Systematic Evaluation of Whole-Genome Sequencing Based Prediction of Antimicrobial Resistance in Campylobacter jejuni and C. coli

Front Microbiol. 2021 Nov 16;12:776967. doi: 10.3389/fmicb.2021.776967. eCollection 2021.

Abstract

The increasing prevalence of antimicrobial resistance (AMR) in Campylobacter spp. is a global concern. This study evaluated the use of whole-genome sequencing (WGS) to predict AMR in Campylobacter jejuni and C. coli. A panel of 271 isolates recovered from Canadian poultry was used to compare AMR genotype to antimicrobial susceptibility testing (AST) results (azithromycin, ciprofloxacin, erythromycin, gentamicin, tetracycline, florfenicol, nalidixic acid, telithromycin, and clindamycin).

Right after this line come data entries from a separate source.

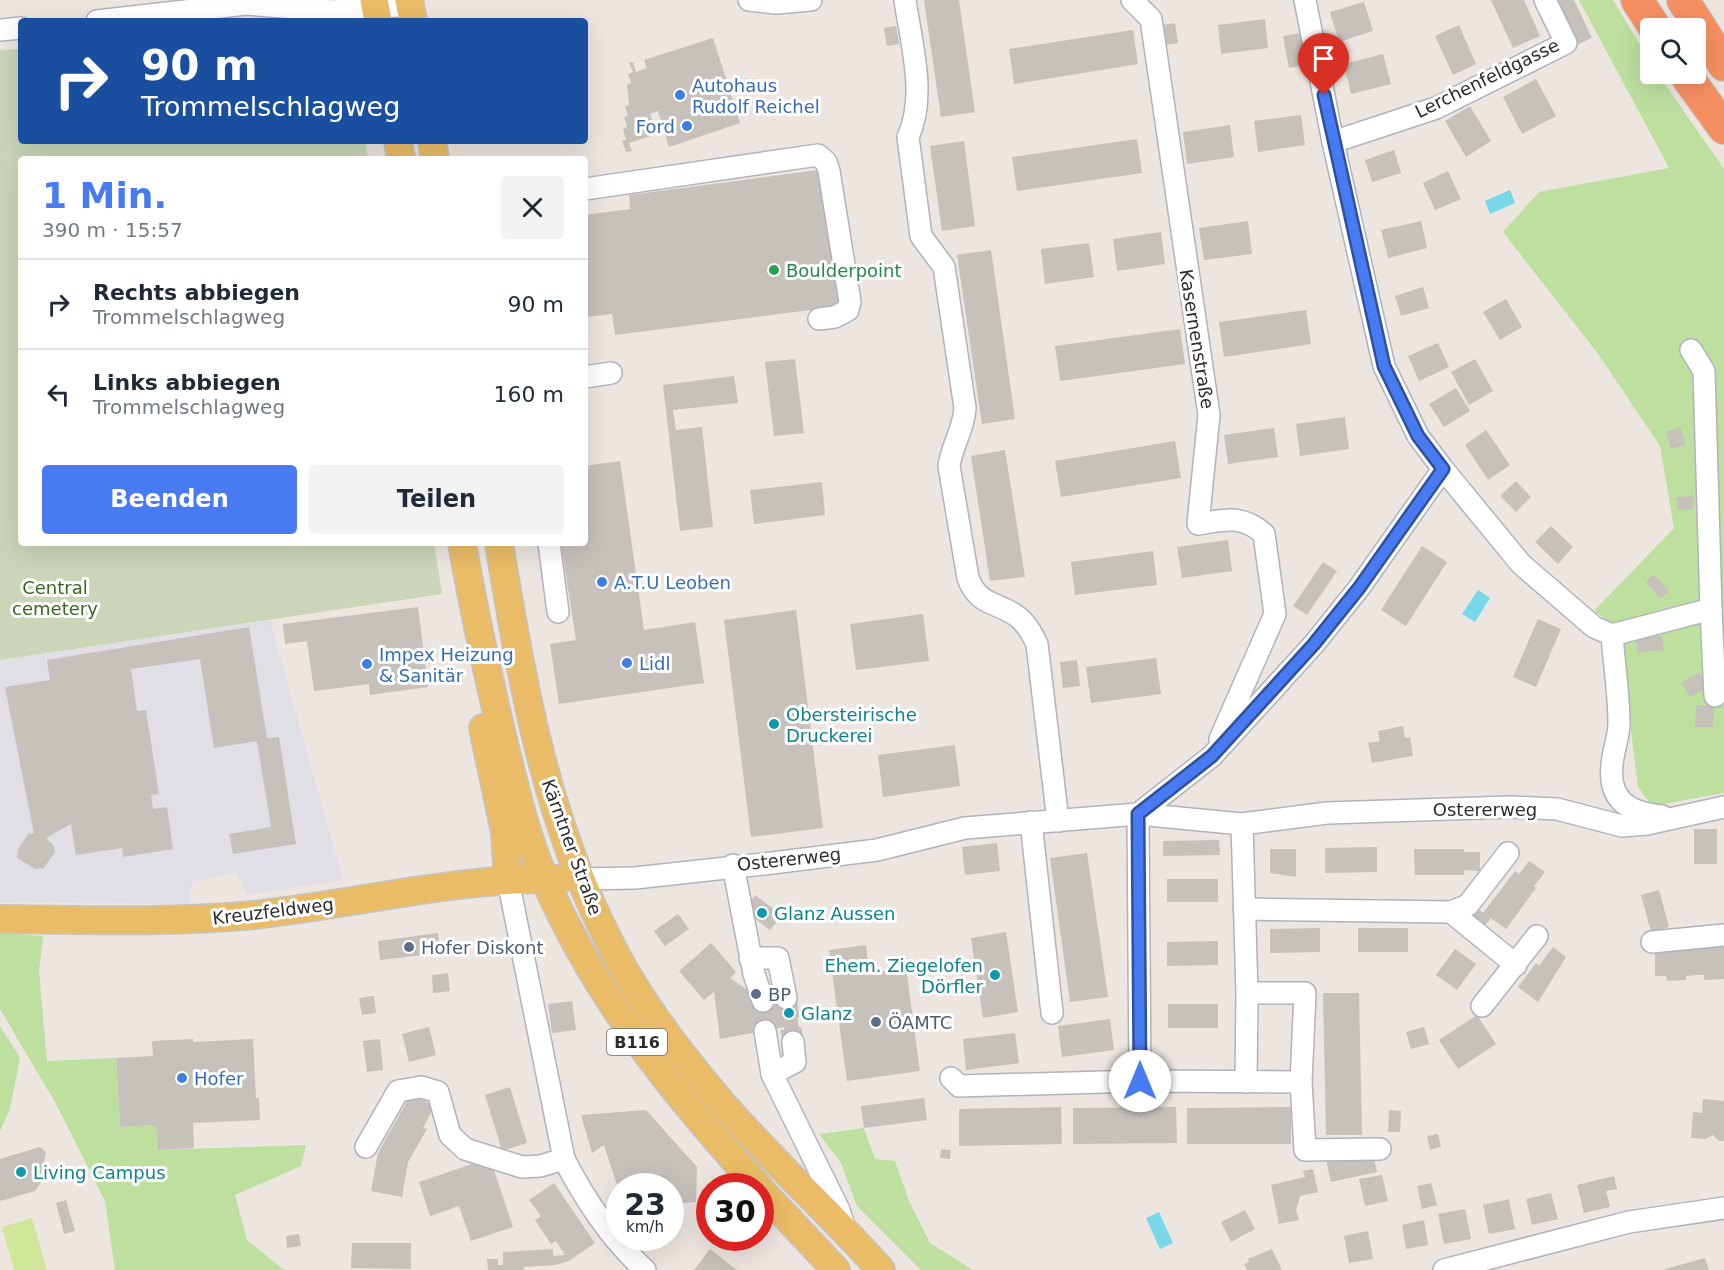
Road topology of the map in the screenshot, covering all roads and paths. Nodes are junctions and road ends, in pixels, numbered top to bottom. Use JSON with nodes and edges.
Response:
{"nodes":[{"id":1,"x":749,"y":0,"type":"edge"},
{"id":2,"x":811,"y":0,"type":"edge"},
{"id":3,"x":905,"y":0,"type":"edge"},
{"id":4,"x":1132,"y":0,"type":"edge"},
{"id":5,"x":1305,"y":0,"type":"edge"},
{"id":6,"x":1545,"y":0,"type":"edge"},
{"id":7,"x":1637,"y":0,"type":"edge"},
{"id":8,"x":1683,"y":0,"type":"edge"},
{"id":9,"x":246,"y":2,"type":"edge"},
{"id":10,"x":411,"y":9,"type":"edge"},
{"id":11,"x":376,"y":10,"type":"edge"},
{"id":12,"x":121,"y":18,"type":"edge"},
{"id":13,"x":1649,"y":18,"type":"edge"},
{"id":14,"x":18,"y":28,"type":"edge"},
{"id":15,"x":0,"y":30,"type":"edge"},
{"id":16,"x":1724,"y":65,"type":"edge"},
{"id":17,"x":1692,"y":84,"type":"edge"},
{"id":18,"x":1724,"y":128,"type":"edge"},
{"id":19,"x":1333,"y":142,"type":"junction"},
{"id":20,"x":588,"y":189,"type":"edge"},
{"id":21,"x":819,"y":319,"type":"dead end"},
{"id":22,"x":1690,"y":350,"type":"dead end"},
{"id":23,"x":611,"y":374,"type":"dead end"},
{"id":24,"x":588,"y":377,"type":"edge"},
{"id":25,"x":1443,"y":469,"type":"junction"},
{"id":26,"x":463,"y":546,"type":"edge"},
{"id":27,"x":500,"y":546,"type":"edge"},
{"id":28,"x":549,"y":546,"type":"edge"},
{"id":29,"x":1711,"y":609,"type":"junction"},
{"id":30,"x":558,"y":612,"type":"dead end"},
{"id":31,"x":1612,"y":635,"type":"junction"},
{"id":32,"x":1719,"y":666,"type":"edge"},
{"id":33,"x":488,"y":678,"type":"junction"},
{"id":34,"x":1715,"y":696,"type":"dead end"},
{"id":35,"x":1212,"y":756,"type":"junction"},
{"id":36,"x":1724,"y":807,"type":"edge"},
{"id":37,"x":1138,"y":814,"type":"junction"},
{"id":38,"x":1672,"y":817,"type":"junction"},
{"id":39,"x":1058,"y":821,"type":"junction"},
{"id":40,"x":1031,"y":822,"type":"junction"},
{"id":41,"x":1242,"y":824,"type":"junction"},
{"id":42,"x":1508,"y":853,"type":"dead end"},
{"id":43,"x":733,"y":865,"type":"junction"},
{"id":44,"x":544,"y":878,"type":"junction"},
{"id":45,"x":580,"y":879,"type":"junction"},
{"id":46,"x":508,"y":880,"type":"junction"},
{"id":47,"x":1244,"y":909,"type":"junction"},
{"id":48,"x":1451,"y":912,"type":"junction"},
{"id":49,"x":0,"y":919,"type":"edge"},
{"id":50,"x":1724,"y":935,"type":"edge"},
{"id":51,"x":1537,"y":936,"type":"dead end"},
{"id":52,"x":1652,"y":942,"type":"dead end"},
{"id":53,"x":750,"y":958,"type":"junction"},
{"id":54,"x":1516,"y":965,"type":"junction"},
{"id":55,"x":1247,"y":993,"type":"junction"},
{"id":56,"x":786,"y":998,"type":"tunnel mouth"},
{"id":57,"x":763,"y":1001,"type":"tunnel mouth"},
{"id":58,"x":1482,"y":1006,"type":"dead end"},
{"id":59,"x":1052,"y":1013,"type":"dead end"},
{"id":60,"x":765,"y":1030,"type":"tunnel mouth"},
{"id":61,"x":793,"y":1042,"type":"tunnel mouth"},
{"id":62,"x":772,"y":1074,"type":"junction"},
{"id":63,"x":951,"y":1078,"type":"dead end"},
{"id":64,"x":1140,"y":1081,"type":"junction"},
{"id":65,"x":1246,"y":1082,"type":"junction"},
{"id":66,"x":1301,"y":1082,"type":"junction"},
{"id":67,"x":366,"y":1147,"type":"dead end"},
{"id":68,"x":1380,"y":1149,"type":"dead end"},
{"id":69,"x":564,"y":1159,"type":"junction"},
{"id":70,"x":746,"y":1173,"type":"edge"},
{"id":71,"x":774,"y":1205,"type":"edge"},
{"id":72,"x":1724,"y":1208,"type":"edge"},
{"id":73,"x":845,"y":1229,"type":"junction"},
{"id":74,"x":827,"y":1264,"type":"edge"},
{"id":75,"x":645,"y":1270,"type":"edge"},
{"id":76,"x":881,"y":1270,"type":"edge"},
{"id":77,"x":1444,"y":1270,"type":"edge"}],
"edges":[{"from":1,"to":2,"type":"street"},
{"from":3,"to":39,"type":"street"},
{"from":4,"to":35,"type":"street","name":"Kasernenstraße"},
{"from":5,"to":19,"type":"street"},
{"from":6,"to":19,"type":"street","name":"Lerchenfeldgasse"},
{"from":7,"to":13,"type":"highway"},
{"from":8,"to":16,"type":"highway"},
{"from":9,"to":11,"type":"street"},
{"from":9,"to":12,"type":"street"},
{"from":10,"to":11,"type":"street"},
{"from":14,"to":15,"type":"street"},
{"from":17,"to":18,"type":"highway"},
{"from":19,"to":25,"type":"street"},
{"from":20,"to":21,"type":"street"},
{"from":22,"to":29,"type":"street"},
{"from":23,"to":24,"type":"street"},
{"from":25,"to":31,"type":"street"},
{"from":25,"to":35,"type":"street"},
{"from":26,"to":33,"type":"main road","name":"Kärntner Straße","number":"B116"},
{"from":27,"to":45,"type":"main road","name":"Kärntner Straße","number":"B116"},
{"from":28,"to":30,"type":"street"},
{"from":29,"to":31,"type":"street"},
{"from":29,"to":32,"type":"street"},
{"from":31,"to":38,"type":"street"},
{"from":32,"to":34,"type":"street"},
{"from":33,"to":44,"type":"main road","name":"Kärntner Straße","number":"B116"},
{"from":33,"to":46,"type":"main road"},
{"from":35,"to":37,"type":"street"},
{"from":36,"to":38,"type":"street","name":"Ostererweg"},
{"from":37,"to":39,"type":"street","name":"Ostererweg"},
{"from":37,"to":41,"type":"street","name":"Ostererweg"},
{"from":37,"to":64,"type":"street"},
{"from":38,"to":41,"type":"street","name":"Ostererweg"},
{"from":39,"to":40,"type":"street","name":"Ostererweg"},
{"from":40,"to":43,"type":"street","name":"Ostererweg"},
{"from":40,"to":59,"type":"street"},
{"from":41,"to":47,"type":"street"},
{"from":42,"to":48,"type":"street"},
{"from":43,"to":45,"type":"street","name":"Ostererweg"},
{"from":43,"to":53,"type":"street"},
{"from":44,"to":45,"type":"main road","name":"Ostererweg"},
{"from":44,"to":46,"type":"main road","name":"Kreuzfeldweg"},
{"from":44,"to":70,"type":"main road","name":"Kärntner Straße","number":"B116"},
{"from":45,"to":73,"type":"main road","name":"Kärntner Straße","number":"B116"},
{"from":46,"to":49,"type":"main road","name":"Kreuzfeldweg"},
{"from":46,"to":69,"type":"street"},
{"from":47,"to":48,"type":"street"},
{"from":47,"to":55,"type":"street"},
{"from":48,"to":54,"type":"street"},
{"from":50,"to":52,"type":"street"},
{"from":51,"to":54,"type":"street"},
{"from":53,"to":56,"type":"street"},
{"from":53,"to":57,"type":"street"},
{"from":54,"to":58,"type":"street"},
{"from":55,"to":65,"type":"street"},
{"from":55,"to":66,"type":"street"},
{"from":60,"to":62,"type":"street"},
{"from":61,"to":62,"type":"street"},
{"from":62,"to":73,"type":"street"},
{"from":63,"to":64,"type":"street"},
{"from":64,"to":65,"type":"street"},
{"from":65,"to":66,"type":"street"},
{"from":66,"to":68,"type":"street"},
{"from":67,"to":69,"type":"street"},
{"from":69,"to":75,"type":"street"},
{"from":71,"to":74,"type":"main road","name":"Kärntner Straße","number":"B116"},
{"from":72,"to":77,"type":"street"},
{"from":73,"to":76,"type":"main road","name":"Kärntner Straße","number":"B116"}]}
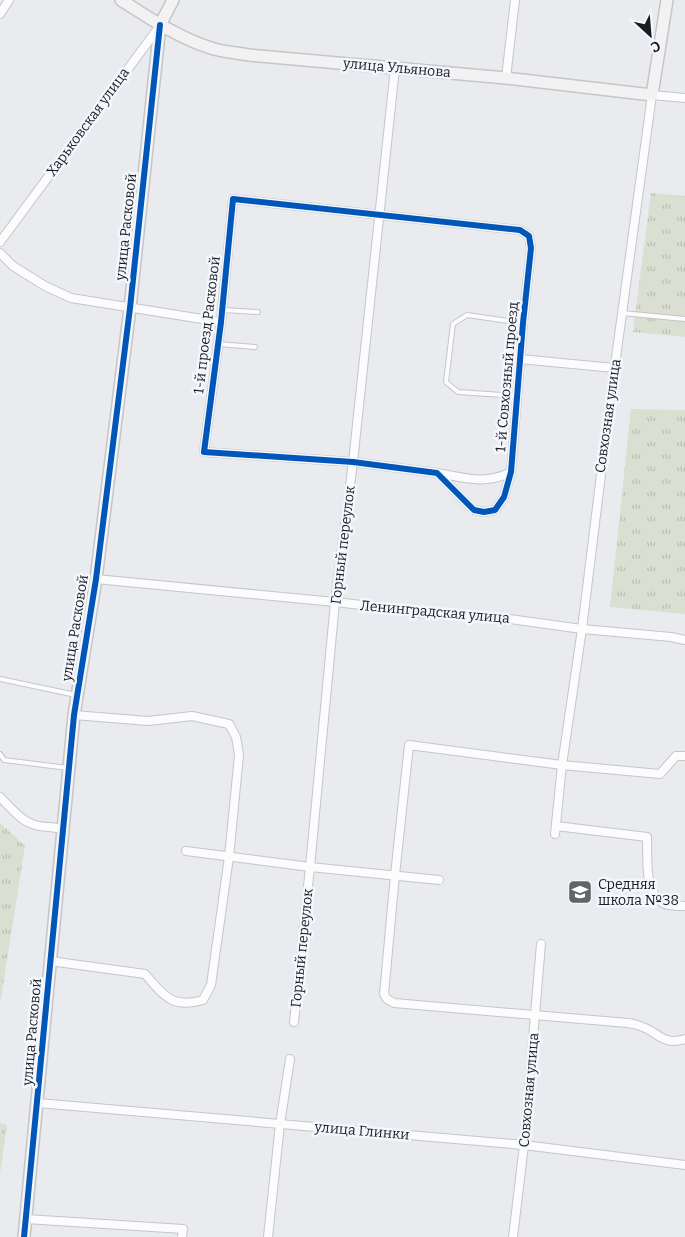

The presence of antibiotic resistance genes (ARGs) was determined for each isolate using five computational approaches to evaluate the effect of: ARG screening software, input data (i.e., raw reads, draft genome assemblies), genome coverage and genome assembly software. Overall, concordance between the genotype and phenotype was influenced by the computational pipelines, level of genome coverage and the type of ARG but not by input data. For example, three of the pipelines showed a 99% agreement between detection of a tet(O) gene and tetracycline resistance, whereas agreement between the detection of tet(O) and TET resistance was 98 and 93% for two pipelines. Overall, higher levels of genome coverage were needed to reliably detect some ARGs; for example, at 15X coverage a tet(O) gene was detected in >70% of the genomes, compared to <60% of the genomes for bla(OXA). No genes associated with florfenicol or gentamicin resistance were found in the set of strains included in this study, consistent with AST results. Macrolide and fluoroquinolone resistance was associated 100% with mutations in the 23S rRNA (A2075G) and gyrA (T86I) genes, respectively. A lower association between a A2075G 23S rRNA gene mutation and resistance to clindamycin and telithromycin (92.8 and 78.6%, respectively) was found. While WGS is an effective approach to predicting AMR in Campylobacter, this study demonstrated the impact that computational pipelines, genome coverage and the genes can have on the reliable identification of an AMR genotype.

Keywords: AMR surveillance; Campylobacter; antimicrobial resistance; bioinformatic tools; whole-genome sequence (WGS).